Interactions like these motivate Abdessamad and his team to push back against the resistance they experience when advocating for the queer community. "My research interest was faced with lack of mentorship and interest in funding LGBT health topics," he says. "In residency, my requests to talk about lesbian health during routine educational sessions were denied."

LebMASH currently does not have an office, but executive director Bianca Sallum and her team in Beirut shuttle between universities, healthcare centers, and the ministry of health to implement more inclusive curricula in academic institutions. "In last few years, there has been a marked increase in the amount of work done by NGOs on the health front. It is difficult to objectively assess the impact without field studies and statistics," Abdessamad says.
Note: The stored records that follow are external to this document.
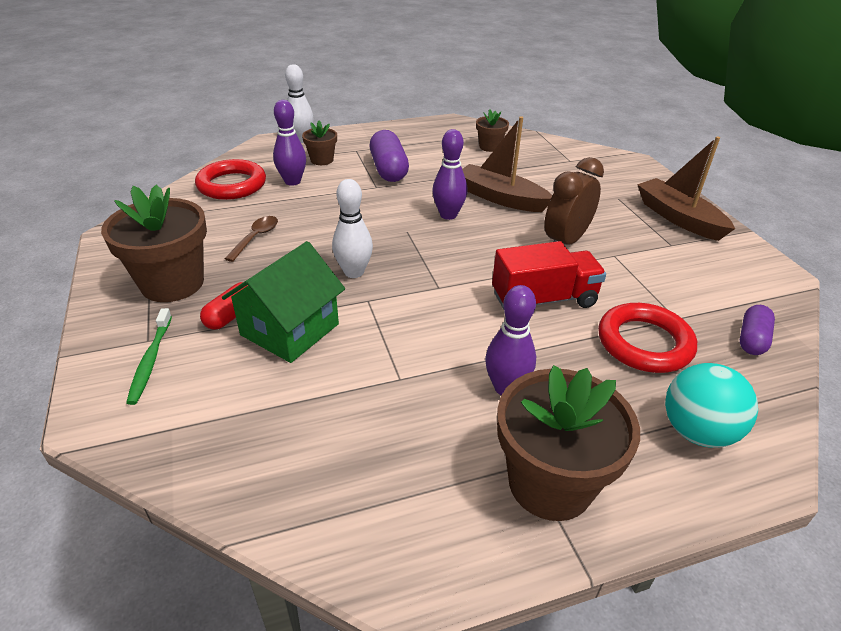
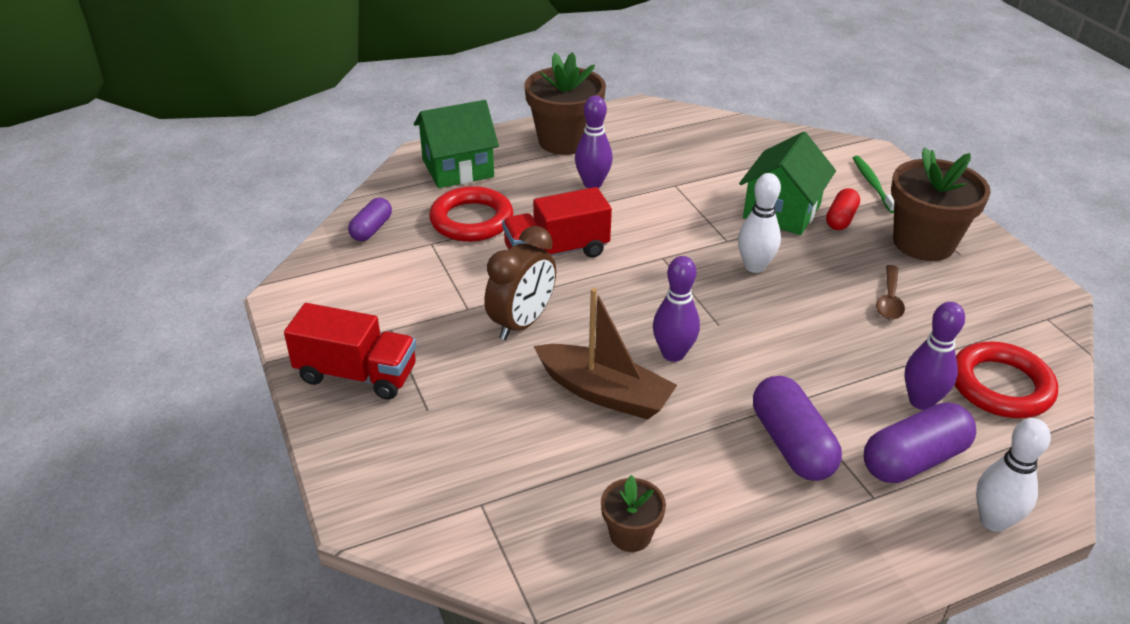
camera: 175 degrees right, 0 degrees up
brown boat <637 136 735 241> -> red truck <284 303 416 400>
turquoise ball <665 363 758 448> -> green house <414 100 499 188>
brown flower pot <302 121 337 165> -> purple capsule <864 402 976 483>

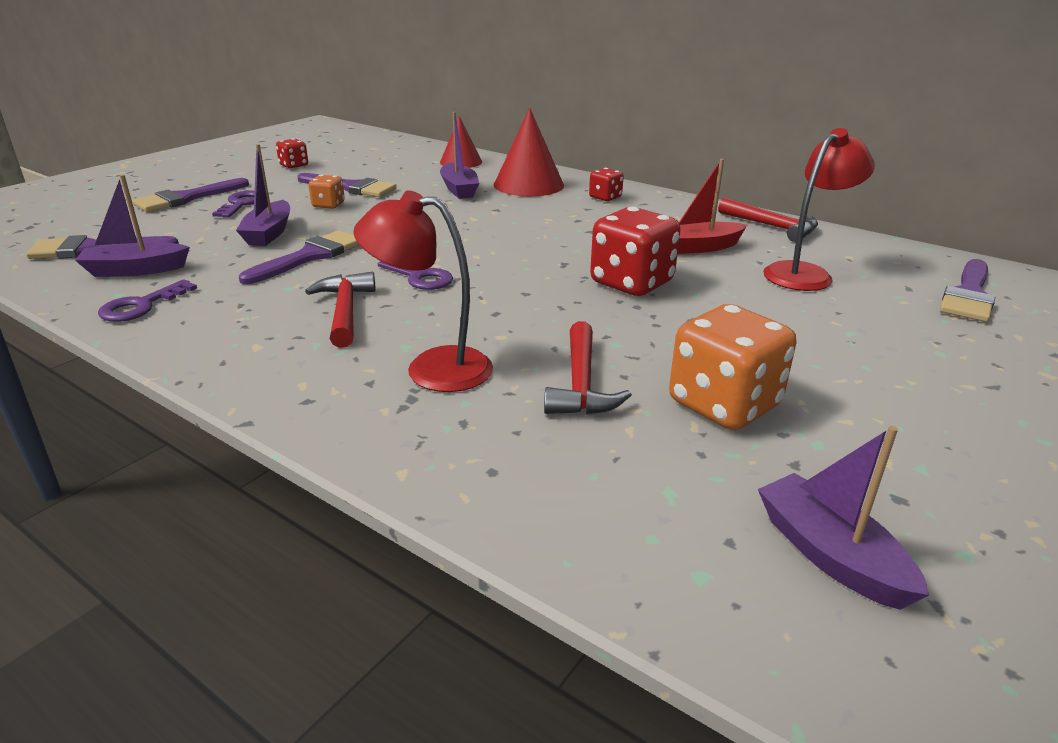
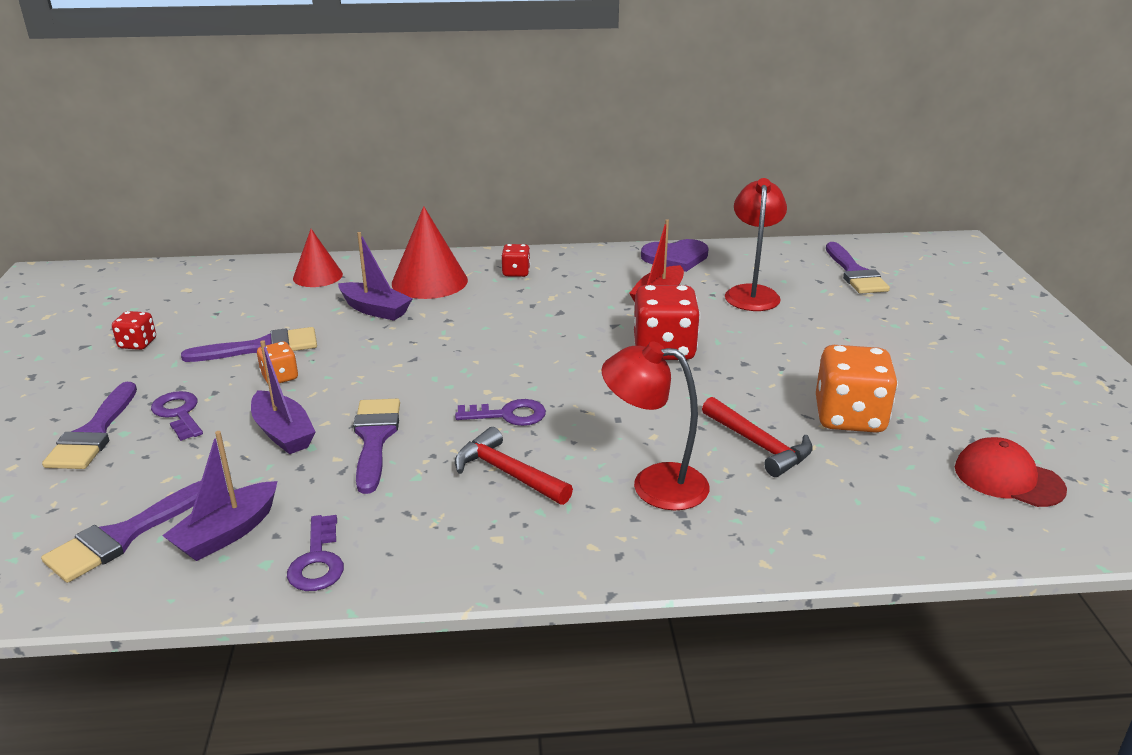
camera: 40 degrees left, 0 degrees up
red lamp <353 190 493 392> -> red lamp <601 342 709 510>, 45 degrees clockwise
red hammer <718 198 818 242> -> purple heart <641 239 709 272>
purple boat <758 426 929 610> -> red cap <955 437 1067 507>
One of the biggest victories in recent years has been statements by the Lebanese Psychiatric Society and Lebanese Psychological Association that could reshape the narrative around an ambiguous article in Lebanon's penal code. Article 543 criminalizes sexual intercourse that is "against nature". It's been left open to interpretation, and some judges in Lebanon's already shady justice system have associated it with homosexual intercourse. The Lebanese Psychiatric Society and the Lebanese Psychological Association released a statement claiming that this interpretation is scientifically false.

LebMASH stands in solidarity with the few other organizations with similar intentions—to protect these marginalized groups in Lebanon. Diana Abou Abbas, the executive director of Beirut-based Marsa Sexual Health Center gave me a tour of the facility, including a pamphlet about trans people, explaining how they are the most vulnerable community both in health institutions and elsewhere. At first glance, everyone at the center, staff and patients alike, appeared to be at ease.
"We keep our staff as diverse as possible: straight, gay, trans," she explains as she showed me some of the information pamphlets on display. Working with patients based on complete confidentiality, Marsa offers a variety of affordable services, from different tests and treatments for STIs to social services. Another organization, The A Project, has tackled this issue through sex-positive awareness campaigns and free and accessible resources. It also includes The Sexuality Hotline, which provides free support to women and transgender people. They also offer workshops to marginalized communities within Lebanon, including refugees and migrant communities. Women are marginalized in the healthcare system, especially when it comes to sexual and reproductive health, Abbas says. The global recommendation is that women over the age of 21 must have access to a Pap smear to screen for cervical cancer every two to three years. But even in the most prestigious hospitals in Beirut, he says, one client came to them in tears, saying she was humiliated for asking for a Pap smear, simply because she wasn't married. "In Lebanon, you're on your own—this applies to everyone regardless of their sex or gender," he says. "Of course, when you're from a marginalized a group, that [feeling] is multiplied. But if you're a straight and wealthy person, you can manage the system through your connections."

Media outlets often refer to Lebanon as a "relative safe haven," but for the LGBTQ community, that label mostly applies to Beirut, Abdessamad says. "How about Tripoli, Saida, Sour, Chouf and [other] remote areas? The awareness is raising in Beirut, [but] other areas are still where Beirut was ten years ago."